V.5.5. Endothérapie végétale

Une méthode innovante d’endothérapie, potentiellement curative, est actuellement en cours de développement, et fait partie d’un brevet international pour l’utilisation du sous-salicylate de bismuth et ses dérivés comme agents phytopharmaceutiques [339]. Ce composé, utilisé à la base dans la médecine humaine, est capable d’inhiber de manière significative la croissance de différents agents pathogènes dont N. parvum mais permet également de limiter significativement la formation et l’expansion des nécroses dans des échantillons de bois artificiellement inoculés par N. parvum.

L’endothérapie végétale, autorisée en France depuis 2014, est régulièrement utilisée en culture fruitière dans la lutte contre les agents pathogènes du pommier et de l’avocatier [340,341] mais aussi en zones urbaines [342] car elle présente de nombreux avantages sur le plan environnemental.
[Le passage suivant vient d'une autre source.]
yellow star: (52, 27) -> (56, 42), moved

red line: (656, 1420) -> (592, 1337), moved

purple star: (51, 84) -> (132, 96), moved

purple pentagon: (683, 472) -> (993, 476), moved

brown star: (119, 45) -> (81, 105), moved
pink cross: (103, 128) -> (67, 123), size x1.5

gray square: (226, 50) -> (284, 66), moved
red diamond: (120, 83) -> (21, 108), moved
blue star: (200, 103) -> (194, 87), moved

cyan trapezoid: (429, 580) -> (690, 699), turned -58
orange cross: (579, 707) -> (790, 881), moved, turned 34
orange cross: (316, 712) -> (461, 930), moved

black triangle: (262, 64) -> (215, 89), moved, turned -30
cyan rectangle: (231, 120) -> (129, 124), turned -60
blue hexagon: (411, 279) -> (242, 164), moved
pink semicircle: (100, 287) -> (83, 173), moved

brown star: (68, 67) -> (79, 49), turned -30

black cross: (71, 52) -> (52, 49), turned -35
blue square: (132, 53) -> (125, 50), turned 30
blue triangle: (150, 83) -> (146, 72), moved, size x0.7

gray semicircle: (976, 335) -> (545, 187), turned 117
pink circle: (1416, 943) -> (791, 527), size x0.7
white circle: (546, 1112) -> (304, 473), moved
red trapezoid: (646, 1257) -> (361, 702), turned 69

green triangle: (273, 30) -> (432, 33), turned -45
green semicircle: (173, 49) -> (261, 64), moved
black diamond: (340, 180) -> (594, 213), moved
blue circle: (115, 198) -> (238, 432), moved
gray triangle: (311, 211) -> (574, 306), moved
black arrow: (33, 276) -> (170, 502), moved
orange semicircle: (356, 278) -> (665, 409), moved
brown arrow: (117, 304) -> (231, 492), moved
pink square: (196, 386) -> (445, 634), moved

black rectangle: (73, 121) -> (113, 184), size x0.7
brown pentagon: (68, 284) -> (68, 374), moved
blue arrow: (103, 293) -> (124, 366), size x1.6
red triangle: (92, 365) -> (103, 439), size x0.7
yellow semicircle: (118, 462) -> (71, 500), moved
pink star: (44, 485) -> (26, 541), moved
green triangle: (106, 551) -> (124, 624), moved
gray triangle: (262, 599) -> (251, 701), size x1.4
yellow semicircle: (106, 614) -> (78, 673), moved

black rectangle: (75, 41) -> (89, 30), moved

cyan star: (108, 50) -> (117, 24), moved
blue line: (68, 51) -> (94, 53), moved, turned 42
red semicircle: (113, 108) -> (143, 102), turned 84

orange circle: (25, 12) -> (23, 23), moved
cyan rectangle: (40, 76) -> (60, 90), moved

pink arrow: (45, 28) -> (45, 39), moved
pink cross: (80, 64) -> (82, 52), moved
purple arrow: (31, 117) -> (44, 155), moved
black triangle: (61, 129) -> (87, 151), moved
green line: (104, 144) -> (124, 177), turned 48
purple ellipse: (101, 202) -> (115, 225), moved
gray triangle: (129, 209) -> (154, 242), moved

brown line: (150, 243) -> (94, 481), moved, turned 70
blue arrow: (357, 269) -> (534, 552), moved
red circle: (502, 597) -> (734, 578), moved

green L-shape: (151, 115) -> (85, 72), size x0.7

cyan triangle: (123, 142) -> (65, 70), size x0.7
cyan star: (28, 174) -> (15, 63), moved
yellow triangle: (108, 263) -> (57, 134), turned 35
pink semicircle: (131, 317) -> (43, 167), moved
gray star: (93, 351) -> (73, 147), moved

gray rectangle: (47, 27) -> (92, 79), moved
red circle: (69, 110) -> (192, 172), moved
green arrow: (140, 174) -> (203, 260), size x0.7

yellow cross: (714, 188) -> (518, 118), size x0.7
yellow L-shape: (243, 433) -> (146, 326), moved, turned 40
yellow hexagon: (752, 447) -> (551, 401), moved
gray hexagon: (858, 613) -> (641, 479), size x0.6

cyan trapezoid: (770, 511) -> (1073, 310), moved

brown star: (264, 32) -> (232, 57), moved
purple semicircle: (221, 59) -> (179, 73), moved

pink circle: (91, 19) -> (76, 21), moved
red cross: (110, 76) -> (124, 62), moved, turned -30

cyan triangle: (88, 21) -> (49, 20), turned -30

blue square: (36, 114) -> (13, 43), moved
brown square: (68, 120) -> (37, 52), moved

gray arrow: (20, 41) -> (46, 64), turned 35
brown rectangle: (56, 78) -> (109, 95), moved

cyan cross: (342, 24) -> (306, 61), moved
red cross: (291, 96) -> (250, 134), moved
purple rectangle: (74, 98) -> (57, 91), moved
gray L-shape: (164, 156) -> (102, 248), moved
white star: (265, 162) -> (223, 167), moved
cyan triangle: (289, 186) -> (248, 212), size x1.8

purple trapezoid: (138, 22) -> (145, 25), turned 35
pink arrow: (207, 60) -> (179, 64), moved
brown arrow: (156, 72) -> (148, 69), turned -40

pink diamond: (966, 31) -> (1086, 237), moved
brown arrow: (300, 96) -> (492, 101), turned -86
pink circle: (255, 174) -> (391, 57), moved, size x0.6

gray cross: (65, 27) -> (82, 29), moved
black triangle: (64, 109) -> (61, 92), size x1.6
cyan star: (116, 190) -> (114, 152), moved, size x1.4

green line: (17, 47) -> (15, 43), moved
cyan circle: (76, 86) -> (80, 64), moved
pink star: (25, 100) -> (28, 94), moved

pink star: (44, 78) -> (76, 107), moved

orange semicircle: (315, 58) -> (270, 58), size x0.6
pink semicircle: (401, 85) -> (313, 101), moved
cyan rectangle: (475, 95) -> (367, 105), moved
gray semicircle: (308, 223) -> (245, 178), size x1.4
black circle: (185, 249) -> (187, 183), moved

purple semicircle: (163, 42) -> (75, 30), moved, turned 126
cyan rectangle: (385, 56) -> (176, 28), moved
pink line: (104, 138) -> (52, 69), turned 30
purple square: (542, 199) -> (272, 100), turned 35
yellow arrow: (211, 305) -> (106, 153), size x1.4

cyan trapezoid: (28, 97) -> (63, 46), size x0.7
En effet, par comparaison à une pulvérisation classique, cette technique permet une réduction des doses de traitement et limite la dérive des produits dans le sol, l’air et l’eau, réduisant ainsi l’impact sur les organismes non ciblés [343].

Sur la vigne l’endothérapie consiste à percer un trou verticalement dans le tronc des ceps infectés afin d’atteindre et de traiter directement l’amadou en y injectant des molécules fongicides tel que le salicylate de bismuth [344]. Cette méthode, comparable à un « curetage chimique » permettrait de cibler les zones de prolifération des champignons pathogènes responsables de la formation de nécroses tels que Fm. Des premiers tests en vignobles, réalisés en 2018 ont montré une tendance assez prometteuse puisque les conditions d’expérimentation ont conduit à une réduction de l’expression des symptômes foliaires pouvant aller jusqu’à 50% sur certains cépages et pieds traités en comparaison avec des témoins. Ces tests seront renouvelés et suivis sur le long terme afin de confirmer ces résultats préliminaires [343].